Task:
Extract every line of the material below that contains the word "vétérinaire", treating uppercase and lowercase letters as different.

Saved entries:
=======

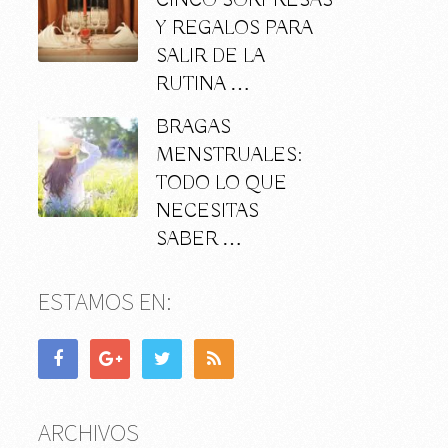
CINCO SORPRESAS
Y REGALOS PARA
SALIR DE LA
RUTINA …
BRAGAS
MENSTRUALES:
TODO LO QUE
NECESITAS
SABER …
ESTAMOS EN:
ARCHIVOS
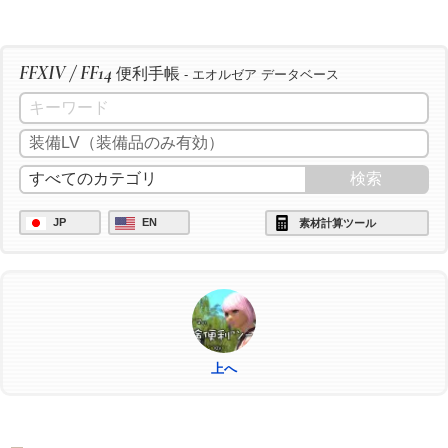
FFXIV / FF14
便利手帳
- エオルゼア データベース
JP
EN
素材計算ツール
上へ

=======

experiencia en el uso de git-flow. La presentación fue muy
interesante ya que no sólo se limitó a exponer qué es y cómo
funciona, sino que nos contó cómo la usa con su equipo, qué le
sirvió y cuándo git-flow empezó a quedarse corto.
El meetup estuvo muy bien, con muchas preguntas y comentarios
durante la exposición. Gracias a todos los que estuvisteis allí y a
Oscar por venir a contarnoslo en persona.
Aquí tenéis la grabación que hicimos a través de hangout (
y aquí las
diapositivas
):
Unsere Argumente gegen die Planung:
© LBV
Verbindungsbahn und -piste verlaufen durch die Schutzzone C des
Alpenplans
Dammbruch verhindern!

=======

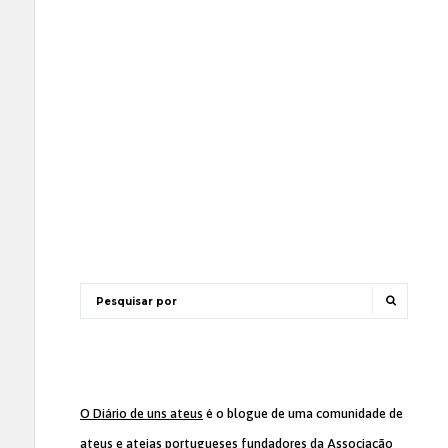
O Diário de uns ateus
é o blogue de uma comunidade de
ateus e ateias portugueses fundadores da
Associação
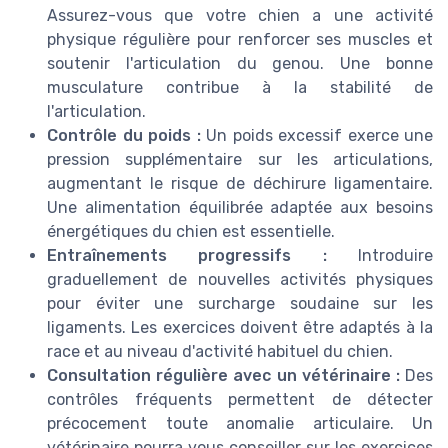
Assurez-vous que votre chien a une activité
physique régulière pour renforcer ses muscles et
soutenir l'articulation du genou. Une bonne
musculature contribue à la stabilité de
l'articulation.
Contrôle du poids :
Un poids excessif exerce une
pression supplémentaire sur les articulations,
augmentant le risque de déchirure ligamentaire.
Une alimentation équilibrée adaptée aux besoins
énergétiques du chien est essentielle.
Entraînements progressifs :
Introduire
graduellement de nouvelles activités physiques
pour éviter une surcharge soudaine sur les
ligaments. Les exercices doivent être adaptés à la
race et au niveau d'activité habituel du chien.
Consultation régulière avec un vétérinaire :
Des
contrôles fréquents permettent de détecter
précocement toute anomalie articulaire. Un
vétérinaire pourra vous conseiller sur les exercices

=======

The completed task:
Consultation régulière avec un vétérinaire :
vétérinaire pourra vous conseiller sur les exercices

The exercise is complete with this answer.